To assist suicidal individuals, people in their social network are often directed to the National Suicide Prevention Lifeline (Lifeline). The study’s objective was to provide information on third-party calls made out of concern for another person.
Reports on 172 third-party calls concerning individuals deemed to be at imminent suicide risk were completed by 30 crisis counselors at six Lifeline crisis centers.
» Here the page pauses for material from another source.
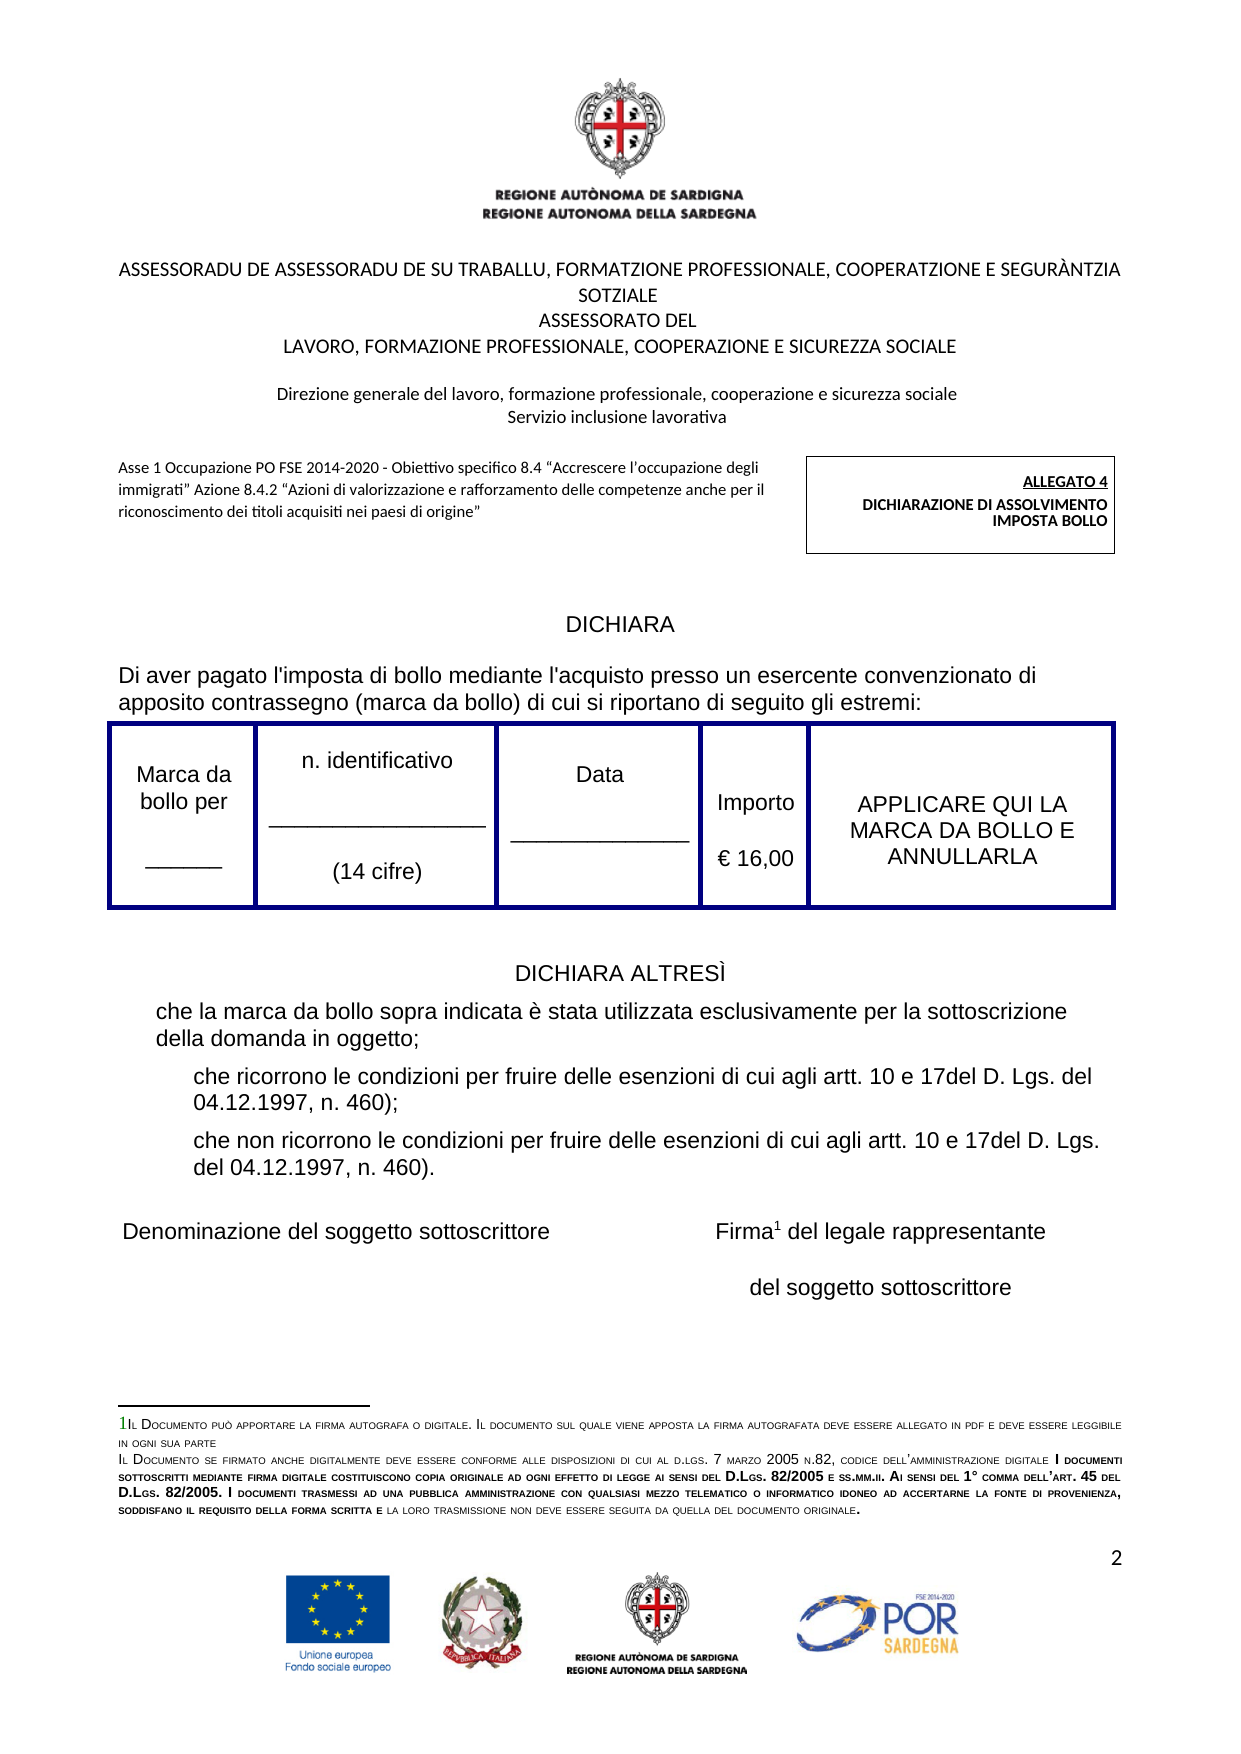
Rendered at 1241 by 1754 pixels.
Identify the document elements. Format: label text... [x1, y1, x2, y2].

Third-party callers were most likely to be calling about a family member or friend and were significantly more likely than persons at risk to be female and middle-aged or older. Counselors were able to collect information about suicide risk, and counselors and third-parties were nearly always able to identify at least one intervention to aid the person at risk. Emergency services were contacted on 58.1 percent of the calls, which represents a somewhat higher rate of emergency services involvement than previously reported on imminent risk calls placed by the person at risk. Characteristics of third-parties and persons-at-risk each predicted emergency service involvement, but counselor characteristics did not. Non-emergency interventions were implemented on 68.6 percent of calls.
Individuals calling the Lifeline when they are worried about someone are provided a range of interventions which can supplement, and at times replace, calling 911.